Dettagliata è la ricostruzione della genesi di queste storie che, benché sempre anonime negli attori coinvolti e nelle fonti primarie, possono sopravvivere a lungo, declinandosi in versioni eterogenee e agendo in luoghi geografici anche lontani (pur modellandosi su un numero limitato di motivi e variazioni di base che ne prestrutturano e delimitano la gamma di significati). Precisa e attenta è poi la ricognizione di un territorio in cui è labile il confine tra reale e immaginario, vero e verosimile: amalgamando elementi di verità con altri fictional, le urban legends si muovono nell'indeterminatezza della verosimiglianza, concetto che tende a privilegiare la credibilità di una storia presso il pubblico, prediligendo l'opinione soggettiva di quest'ultimo, una visione conforme al senso comune, più che una possibilità o probabilità stabilite sulla base di criteri oggettivi.
Il ricco materiale documentale attraverso cui procede la disamina è tratto per la gran parte dagli organi di informazione, a dimostrazione di come i massmedia, in una società in cui la dimensione mediatica coincide ormai con la dimensione della definizione della realtà, siano diventati essi stessi, al contempo, principale veicolo di trasmissione e certificazione di veridicità di leggende, dicerie, bufale. È soprattutto Internet, con la globalità delle sue interconnessioni, a imporre all'intero universo dell'informazione la propria capacità di scavalcare ogni mediazione, rivolgendosi direttamente al proprio pubblico: un'immediatezza che è anche assenza di filtro critico, professionale, da applicare alla nuova definizione della realtà, in un ecosistema informativo in cui la velocizzazione della comunicazione è direttamente proporzionale all'abbassamento della qualità dell'informazione, e dove la manipolazione è rafforzata dalla sempre più evidente cortocircuitazione delle stesse istanze deputate alla gestione delle notizie, e anzi proprio da tali ambienti resa più credibile.

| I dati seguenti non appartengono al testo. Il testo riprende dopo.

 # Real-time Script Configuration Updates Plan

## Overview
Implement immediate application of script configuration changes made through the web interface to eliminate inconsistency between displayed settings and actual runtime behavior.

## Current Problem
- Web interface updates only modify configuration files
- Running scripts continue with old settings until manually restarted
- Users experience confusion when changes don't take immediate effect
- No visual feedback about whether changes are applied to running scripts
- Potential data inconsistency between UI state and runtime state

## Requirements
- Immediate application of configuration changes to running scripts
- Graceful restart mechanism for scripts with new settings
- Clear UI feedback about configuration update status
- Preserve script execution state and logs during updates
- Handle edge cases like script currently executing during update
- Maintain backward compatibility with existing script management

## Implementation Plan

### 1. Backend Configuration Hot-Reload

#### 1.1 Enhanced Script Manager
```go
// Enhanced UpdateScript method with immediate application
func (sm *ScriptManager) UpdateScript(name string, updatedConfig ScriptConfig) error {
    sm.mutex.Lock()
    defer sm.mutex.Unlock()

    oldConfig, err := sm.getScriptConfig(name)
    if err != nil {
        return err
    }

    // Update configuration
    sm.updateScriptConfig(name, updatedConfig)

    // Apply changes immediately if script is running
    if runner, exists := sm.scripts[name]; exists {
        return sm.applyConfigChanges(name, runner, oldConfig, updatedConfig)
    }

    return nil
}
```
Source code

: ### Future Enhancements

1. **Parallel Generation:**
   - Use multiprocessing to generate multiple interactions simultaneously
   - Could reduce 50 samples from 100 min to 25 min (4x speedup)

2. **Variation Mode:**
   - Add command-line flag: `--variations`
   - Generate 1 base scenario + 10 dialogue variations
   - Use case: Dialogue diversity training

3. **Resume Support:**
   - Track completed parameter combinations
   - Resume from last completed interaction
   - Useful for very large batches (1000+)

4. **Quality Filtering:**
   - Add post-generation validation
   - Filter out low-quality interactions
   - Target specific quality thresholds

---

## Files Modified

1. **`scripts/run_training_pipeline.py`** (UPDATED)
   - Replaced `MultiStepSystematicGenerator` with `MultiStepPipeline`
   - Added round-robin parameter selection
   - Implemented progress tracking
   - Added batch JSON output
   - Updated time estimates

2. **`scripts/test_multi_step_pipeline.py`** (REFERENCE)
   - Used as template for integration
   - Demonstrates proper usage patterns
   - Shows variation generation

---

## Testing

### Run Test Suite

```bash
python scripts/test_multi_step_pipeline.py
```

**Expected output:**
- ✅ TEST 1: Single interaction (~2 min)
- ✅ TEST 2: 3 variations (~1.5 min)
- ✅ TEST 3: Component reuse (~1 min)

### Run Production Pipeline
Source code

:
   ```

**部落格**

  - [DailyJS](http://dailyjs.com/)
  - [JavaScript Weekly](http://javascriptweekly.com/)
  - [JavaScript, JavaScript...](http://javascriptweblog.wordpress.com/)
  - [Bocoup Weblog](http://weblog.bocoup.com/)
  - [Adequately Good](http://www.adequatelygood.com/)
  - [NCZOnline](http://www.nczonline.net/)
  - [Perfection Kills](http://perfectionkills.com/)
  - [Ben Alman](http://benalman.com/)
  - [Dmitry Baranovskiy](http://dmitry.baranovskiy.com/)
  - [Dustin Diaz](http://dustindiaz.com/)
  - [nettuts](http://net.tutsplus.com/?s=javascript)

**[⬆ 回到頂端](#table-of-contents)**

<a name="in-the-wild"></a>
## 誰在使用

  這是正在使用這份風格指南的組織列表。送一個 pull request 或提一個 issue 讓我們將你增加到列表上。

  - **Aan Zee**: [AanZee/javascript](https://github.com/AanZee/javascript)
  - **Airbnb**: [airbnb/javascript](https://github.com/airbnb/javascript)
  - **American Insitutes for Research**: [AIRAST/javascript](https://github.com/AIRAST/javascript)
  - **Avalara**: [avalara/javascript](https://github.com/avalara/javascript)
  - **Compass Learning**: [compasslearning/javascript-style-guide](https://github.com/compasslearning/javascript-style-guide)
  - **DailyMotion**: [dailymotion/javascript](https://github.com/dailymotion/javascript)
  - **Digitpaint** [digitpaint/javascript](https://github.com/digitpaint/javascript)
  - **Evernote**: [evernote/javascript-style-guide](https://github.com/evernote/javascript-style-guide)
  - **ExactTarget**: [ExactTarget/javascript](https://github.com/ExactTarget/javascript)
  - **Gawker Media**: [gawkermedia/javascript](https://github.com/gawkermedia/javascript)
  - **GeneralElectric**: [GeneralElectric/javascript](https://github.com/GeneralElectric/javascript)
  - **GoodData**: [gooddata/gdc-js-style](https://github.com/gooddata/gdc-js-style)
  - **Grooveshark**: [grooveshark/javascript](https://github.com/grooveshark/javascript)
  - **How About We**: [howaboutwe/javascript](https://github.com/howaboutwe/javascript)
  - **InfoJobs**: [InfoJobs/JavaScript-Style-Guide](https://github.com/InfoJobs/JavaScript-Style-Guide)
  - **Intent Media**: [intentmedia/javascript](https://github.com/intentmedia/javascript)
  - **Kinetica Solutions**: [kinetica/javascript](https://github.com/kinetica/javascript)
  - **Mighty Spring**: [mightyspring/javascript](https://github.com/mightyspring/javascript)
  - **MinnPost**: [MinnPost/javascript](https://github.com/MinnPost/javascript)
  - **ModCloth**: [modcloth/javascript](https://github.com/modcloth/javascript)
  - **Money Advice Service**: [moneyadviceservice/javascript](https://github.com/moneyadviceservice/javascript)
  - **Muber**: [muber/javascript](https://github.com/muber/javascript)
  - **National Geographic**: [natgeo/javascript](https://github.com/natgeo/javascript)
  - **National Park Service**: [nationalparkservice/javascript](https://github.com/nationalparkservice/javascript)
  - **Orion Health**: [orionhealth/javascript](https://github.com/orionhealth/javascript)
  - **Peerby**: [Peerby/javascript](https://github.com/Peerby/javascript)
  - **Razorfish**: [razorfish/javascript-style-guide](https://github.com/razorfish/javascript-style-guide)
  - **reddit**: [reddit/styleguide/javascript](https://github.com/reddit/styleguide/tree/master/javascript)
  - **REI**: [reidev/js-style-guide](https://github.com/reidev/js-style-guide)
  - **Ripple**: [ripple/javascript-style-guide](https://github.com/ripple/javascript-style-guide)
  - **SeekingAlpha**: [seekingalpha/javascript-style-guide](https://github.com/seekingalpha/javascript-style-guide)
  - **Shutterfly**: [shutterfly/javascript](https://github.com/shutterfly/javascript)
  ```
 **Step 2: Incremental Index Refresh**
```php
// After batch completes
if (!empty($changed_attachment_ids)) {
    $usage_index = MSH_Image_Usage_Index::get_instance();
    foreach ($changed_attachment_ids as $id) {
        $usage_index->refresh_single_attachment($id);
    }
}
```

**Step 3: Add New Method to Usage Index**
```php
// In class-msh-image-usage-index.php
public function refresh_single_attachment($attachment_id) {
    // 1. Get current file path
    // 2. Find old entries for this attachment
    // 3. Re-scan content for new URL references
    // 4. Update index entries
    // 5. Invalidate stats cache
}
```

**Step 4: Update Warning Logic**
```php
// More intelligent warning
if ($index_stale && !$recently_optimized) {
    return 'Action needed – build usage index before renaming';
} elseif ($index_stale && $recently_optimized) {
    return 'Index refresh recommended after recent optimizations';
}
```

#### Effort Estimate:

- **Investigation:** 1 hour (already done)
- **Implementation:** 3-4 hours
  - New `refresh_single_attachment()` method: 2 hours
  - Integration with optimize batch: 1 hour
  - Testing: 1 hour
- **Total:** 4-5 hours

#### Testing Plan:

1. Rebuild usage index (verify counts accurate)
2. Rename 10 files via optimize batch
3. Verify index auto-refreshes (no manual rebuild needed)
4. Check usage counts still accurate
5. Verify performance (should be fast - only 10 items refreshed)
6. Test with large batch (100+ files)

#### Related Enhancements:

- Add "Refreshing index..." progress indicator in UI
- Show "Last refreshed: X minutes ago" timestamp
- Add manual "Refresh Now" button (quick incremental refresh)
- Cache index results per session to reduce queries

Ma il saggio di Toselli merita attenzione anche per le pagine conclusive che forniscono una contestualizzazione (sintetica, in verità) delle urban legends nel più ampio quadro delle valenze socio-antropologiche: riattivando dei motivi simbolici celati nell'immaginario collettivo, nel folclore antico delle fiabe e dei miti, le leggende metropolitane si connotano come un particolare modo di esperire il mondo, celando assunti ideologici tramite i quali modellizzare il reale.